By BRETT WILKISON
THE PRESS DEMOCRAT
Sonoma County officials are touting survey results released Wednesday that they say show further support for a county bid to form a public power agency.
However, the feedback also showed support for any county move is tied to widespread concern about maintaining stable and comparable electricity rates now provided largely by PG&E.
Leaders acknowledged that finding.
“If we’re not cost competitive we won’t be successful,” said Supervisor Mike McGuire, who has overseen the issue along with Supervisor Efren Carrillo.
The results came from a Feb. 7 telephone survey that gathered input from 4,344 county residents and an online survey involving 990 local businesses.
Among residents polled, 79 percent supported a locally controlled electricity portfolio, with more more than 80 percent supporting greenhouse gas cuts and having a choice in how their electricity is generated.
Among businesses, about two-thirds gave at least moderate support for locally produced power from renewable sources such as solar and wind. About three quarters provided at least moderate support for emissions cuts and having a choice in power source.
Carrillo, who has called the county effort an “imperative,” described the margin of support among both groups as “remarkable.”
“It tells us people do care about investment in renewables, and that they also care about pricing,” he said.
The results come before an April 10 vote by the Board of Supervisors on whether to move ahead with a bid to become a power supplier to homes and businesses.

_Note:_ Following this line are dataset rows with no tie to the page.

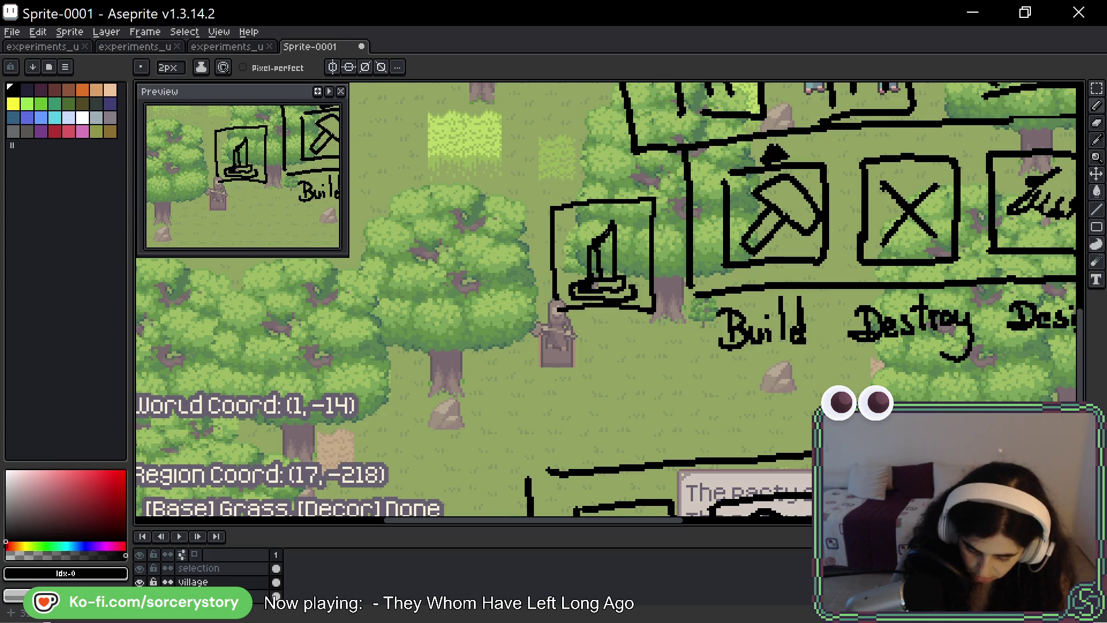
Erase the curled hull ends and redraw the hull's right end with a short stroke.
{"action": "left_click_drag", "start_coordinate": [632, 271], "coordinate": [648, 284]}
{"action": "key", "text": "ctrl+z"}
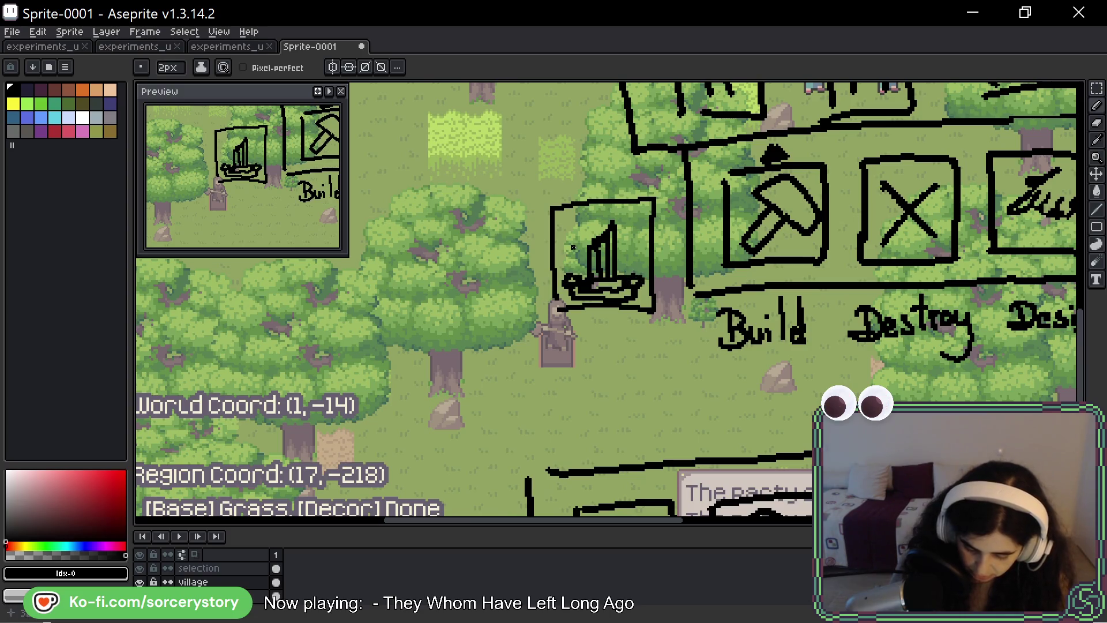
{"action": "key", "text": "e"}
{"action": "left_click", "coordinate": [571, 280]}
{"action": "left_click", "coordinate": [637, 280]}
{"action": "key", "text": "b"}
{"action": "left_click_drag", "start_coordinate": [631, 263], "coordinate": [645, 284]}
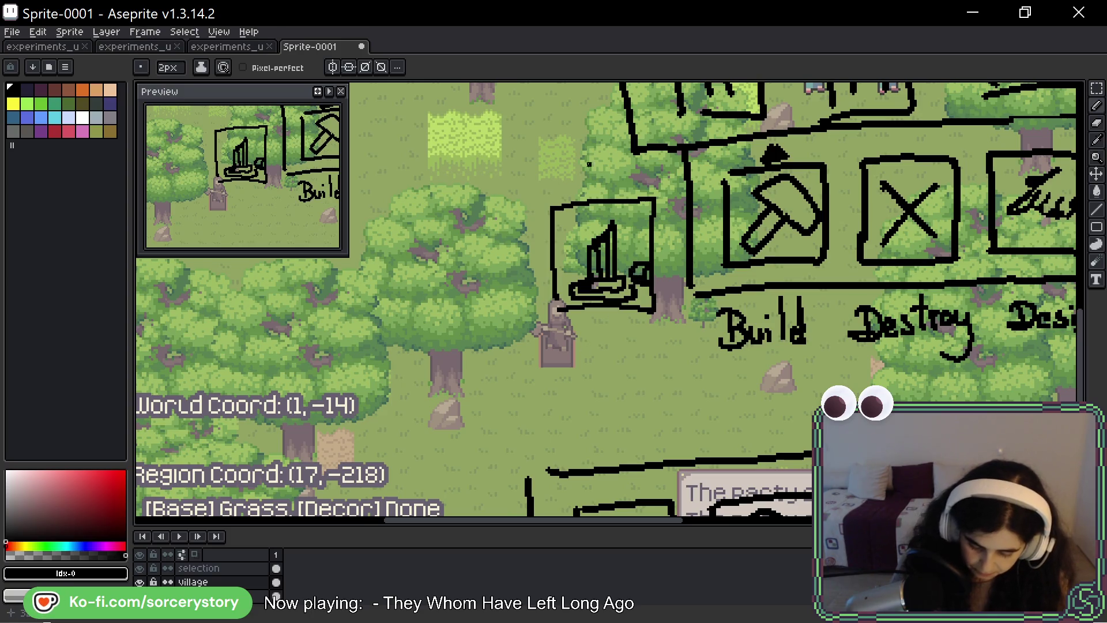
Touch up the hull's left end and darken the boat's mast pixels.
{"action": "key", "text": "e"}
{"action": "left_click", "coordinate": [573, 290]}
{"action": "key", "text": "b"}
{"action": "left_click", "coordinate": [569, 257]}
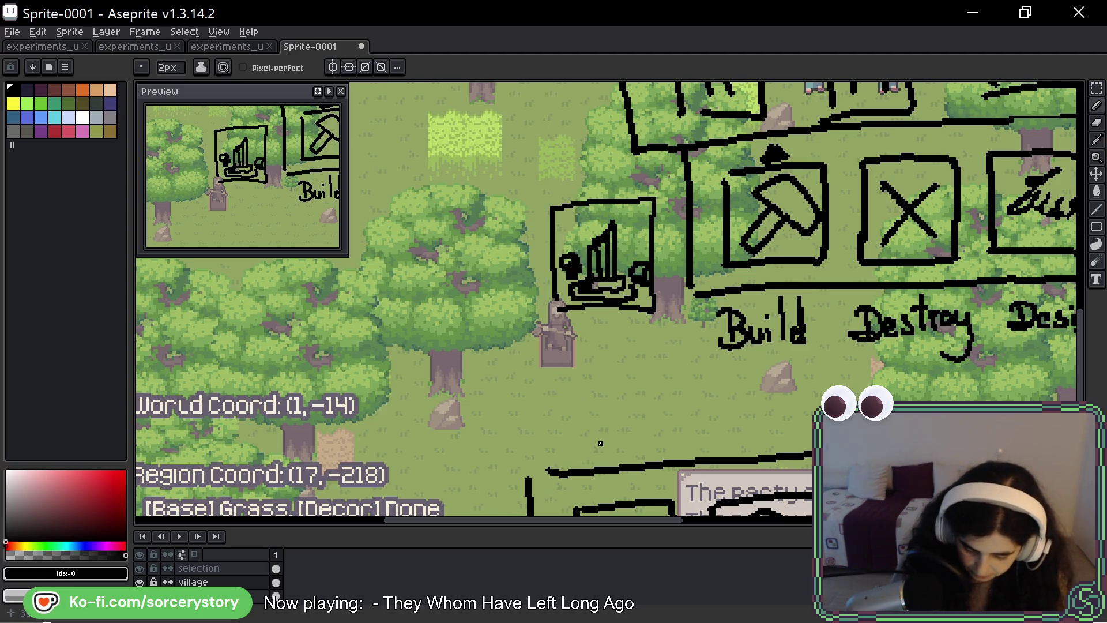
{"action": "left_click_drag", "start_coordinate": [597, 230], "coordinate": [592, 232]}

Cost remains a key concern for customers, the studies showed.
Nearly 60 percent of residents surveyed said they were either uwilling to pay much more, or anything extra, for renewable power supplied by a local provider.
Among business representatives that figure was higher. Two-thirds said they were either unwilling to pay somewhat more or anything extra for renewable power; only a quarter said they would be willing to pay even somewhat more.
Only about half of businesses expressed strong support for a local power provider.
“Its obvious from our survey that we need to work with the business community,” McGuire said, adding that further outreach is being made this month to community groups.
A county-ordered study last year found the typical customer would pay on average $4 to $10 more per month over a 20-year period for power provided by the county versus power supplied by PG&E, the region’s main utility.
The difference could rise up to $15 more per month in 2017 — the peak year under one county scenario — before dropping to as low as $1 more per month in 2032 under a different scenario.
Supporters of the county bid argue that those cost differences could be erased by annual PG&E rate hikes and offset by long-term county power purchases offering stable prices.
Also, a county agency could draw more power from renewable sources, some of which could be built locally, providing a source of jobs, supporters claim.
The effort is backed by nearly all local elected leaders, environmental groups, public and private sector labor groups and some developers.
The survey results provide evidence of wider support among customers, one of those backers said.
“It really confirms what we’ve been sensing all along, that there’s support for this in the community,” said Ann Hancock, executive director of the Santa Rosa-based Climate Protection Campaign.
Some business leaders, government watchdogs and taxpayer advocates remain skeptical, saying they are concerned about the risks for ratepayers and public treasuries.
In California, only Marin County has taken on the role of power supplier, a move authorized under a 2002 state law that lets local governments buy energy on the wholesale market and sell it to residents and businesses.
In Sonoma County’s case, the law gives cities first say on whether they’ll participate and then lets individuals opt out of any public power entity.
Billing, metering and transmission would remain with PG&E under any new public venture.
County officials have estimated start up costs at up to $3 million. A joint-powers agency would oversee the effort, shielding the county and any participating cities from general fund costs.
Of the 220,000 customers eligible for participation in Sonoma County, an estimated 164,000 might be expected to participate, based on a 20 percent opt-out rate, county consultants have said.
Healdsburg has its own municipal utility district. McGuire, a former Healdsburg mayor, said he did not expect the city to participate in any county effort.
The residential survey did not ask specifically about the county’s proposal, dubbed Sonoma Clean Power. Instead, it posed general questions such as “How important is it that your electricity comes from clean sources like solar and wind as opposed to fuels like nuclear and natural gas?” and “How supportive are you of electricity produced locally if you knew the revenues would be invested back in the local economy?”
The survey was conducted by Windsor-based Data Instincts with help from Delphi, the company owned by Santa Rosa political consultant Herb Williams, a supporter of the county’s proposal.
Carrillo and McGuire said they were comfortable with the methodology.
“We did our very best to not try and sway respondents,” Carrillo said.
The commercial survey was conducted by Petaluma-based Creative Systems Research.
The county Water Agency is spearheading the effort and the survey results can be found on its website, www.scwa.ca.gov/cca/.